Canon Asks for Patent for Telling IBIS Which Subject to Stabilize

Jun 25, 2021 | Bodies, Canon, Discussion, News, Patents, Software, Stabilization

With a technology that plays into Canon’s upcoming focus point eye-tracking to be released with the new R3 camera, Canon applied for a patent (Japanese), covered by, that would integrate this sort of area-of-attention information with the in-body image stabilization (IBIS) system. Where normally, IBIS systems merely attempt to stabilize relative to the stationary ground, this technology would allow for the recognition that the subject was moving, and then make the sensor track that subject and stabilize relatively for that subject.

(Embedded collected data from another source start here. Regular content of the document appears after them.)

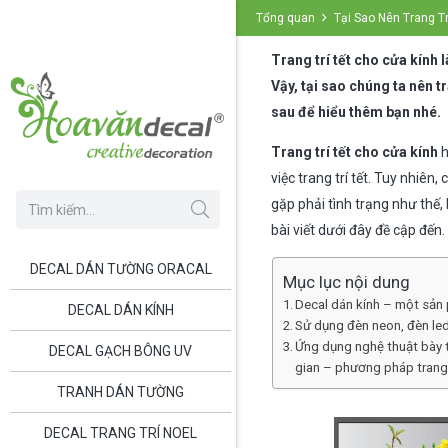
Tổng quan
Tại Sao Nên Trang Tr
Trang trí tết cho cửa kính
Vậy, tại sao chúng ta nên t
sau để hiểu thêm bạn nhé.
Trang trí tết cho cửa kính
h
việc trang trí tết. Tuy nhiê
gặp phải tình trạng như thế
bài viết dưới đây đề cập đến.
DECAL DÁN TƯỜNG ORACAL
Mục lục nội dung
Decal dán kính – một sản p
DECAL DÁN KÍNH
Sử dụng đèn neon, đèn led
Ứng dụng nghệ thuật bày 
DECAL GẠCH BÔNG UV
gian – phương pháp trang t
TRANH DÁN TƯỜNG
DECAL TRANG TRÍ NOEL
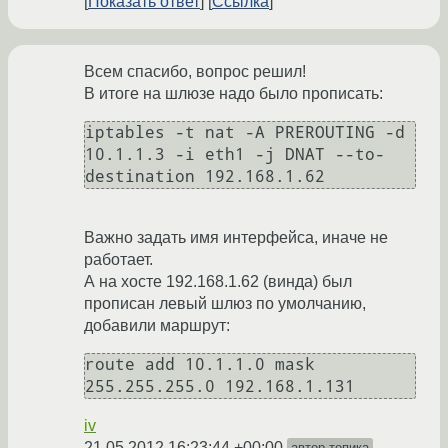
Показать ответ
Ссылка
Всем спасибо, вопрос решил!
В итоге на шлюзе надо было прописать:
iptables -t nat -A PREROUTING -d 
10.1.1.3 -i eth1 -j DNAT --to-
destination 192.168.1.62
Важно задать имя интерфейса, иначе не
работает.
А на хосте 192.168.1.62 (винда) был
прописан левый шлюз по умолчанию,
добавили маршрут:
route add 10.1.1.0 mask 
255.255.255.0 192.168.1.131
iv
21.05.2012 16:23:44 +00:00
автор топика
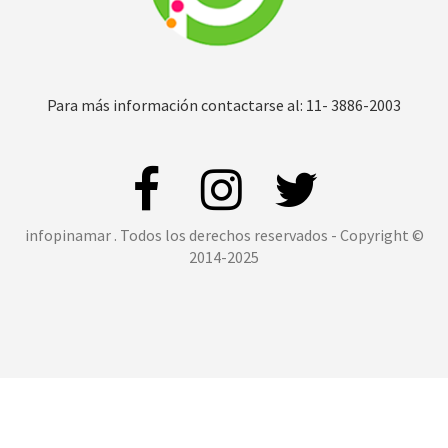
Para más información contactarse al: 11- 3886-2003
infopinamar . Todos los derechos reservados - Copyright ©
2014-2025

Canon’s R3 is to come out with a viewfinder sensor that tracks the photographer’s pupil to make a good guess at what that camera operator wishes to photograph. This results in a focus point selection that moves with a user-tracked object, not simply an object identified by a deep learning algorithm and chased – as is the case with all of the most recent top-end camera offerings.

IBIS typically is useful for slow or still objects, because it has always been – to date – focused on stabilizing the image relative to a theoretical fixed point of reference. The exception has been where “mode 2” panning settings may allow for IBIS to turn off for the axis in which the camera is being panned. With the new technology, the IBIS would not turn off, but would instead calculate what it would need to do on that axis to perfect the panning rate, and then send signals to the hardware behind the sensor that shifts its angle very slightly to accommodate those adjustments.

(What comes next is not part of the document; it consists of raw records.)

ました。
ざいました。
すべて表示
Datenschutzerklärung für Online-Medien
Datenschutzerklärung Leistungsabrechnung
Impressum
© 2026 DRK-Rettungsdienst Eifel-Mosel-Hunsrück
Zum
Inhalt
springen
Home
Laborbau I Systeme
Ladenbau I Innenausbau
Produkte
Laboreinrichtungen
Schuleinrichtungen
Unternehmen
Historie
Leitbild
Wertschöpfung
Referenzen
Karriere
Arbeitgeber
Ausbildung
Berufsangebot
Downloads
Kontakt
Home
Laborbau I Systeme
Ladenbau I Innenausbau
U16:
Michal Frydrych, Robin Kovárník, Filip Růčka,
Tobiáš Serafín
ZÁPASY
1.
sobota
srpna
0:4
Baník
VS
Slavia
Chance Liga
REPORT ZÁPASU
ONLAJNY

The end product would theoretically render sharp extremely fast selected objects, and create a “panning effect” through the rest of the frame. Visually, this could lead to some types of pictures photographers haven’t been able to capture to date. For instance, a picture taken with a slow shutter speed, focusing on one player on a distant soccer field, could draw a viewer’s eye to an individual player because even with a slow shutter speed, the distance would allow for a relatively large sensor angle of view movement to keep that player in focus. Think of the Flash series, where the superhero would become a blur around a still background of other actors; except it would be reversed, so that the subject would appear clear among a set of blurred people and objects.

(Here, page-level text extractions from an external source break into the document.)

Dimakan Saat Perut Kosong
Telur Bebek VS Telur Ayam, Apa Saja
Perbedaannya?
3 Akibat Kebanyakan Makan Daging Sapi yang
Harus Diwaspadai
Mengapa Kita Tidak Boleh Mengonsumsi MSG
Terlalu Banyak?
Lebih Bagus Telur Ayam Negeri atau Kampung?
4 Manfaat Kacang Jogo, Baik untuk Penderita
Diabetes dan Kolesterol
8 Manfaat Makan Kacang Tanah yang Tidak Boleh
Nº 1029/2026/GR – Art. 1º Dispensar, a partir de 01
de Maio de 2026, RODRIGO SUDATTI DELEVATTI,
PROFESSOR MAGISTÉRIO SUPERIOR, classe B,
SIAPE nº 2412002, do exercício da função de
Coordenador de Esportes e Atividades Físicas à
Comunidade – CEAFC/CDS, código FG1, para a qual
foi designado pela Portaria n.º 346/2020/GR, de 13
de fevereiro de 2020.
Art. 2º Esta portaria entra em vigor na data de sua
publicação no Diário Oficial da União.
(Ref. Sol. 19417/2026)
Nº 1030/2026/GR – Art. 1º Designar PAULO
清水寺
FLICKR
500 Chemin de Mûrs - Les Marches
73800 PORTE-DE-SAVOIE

This sort of capability would allow for less expensive, higher aperture lenses to be used for applications previously not practical: like non-pro indoor sports events in terrible light. The little non-price-related criticism Canon’s R mount lenses have been getting among users has been their willingness to put out high aperture “L” lenses, such as the 100-500 that reaches f/7.1, and the DO primes recently released that have a fixed f/11 aperture.

Canon is typically among the top patent applicants in the world every year, and has been for decades. They protect their intellectual property in a phased sequence, first relying on trade secrets law, and then after further development, patents. That this application was filed yesterday, within days or weeks of the R3 launch, could indicate that the launch itself may have been waiting until this date of precedence was set in the patent system prior to release. This is less than likely, as it appears that the camera has been seen in the wild enough that this would present a liability for patent defense. More likely, this technology would be seen in a future camera, and perhaps most likely, this is one of the very high percentage of patents that Canon covers off, but never develops.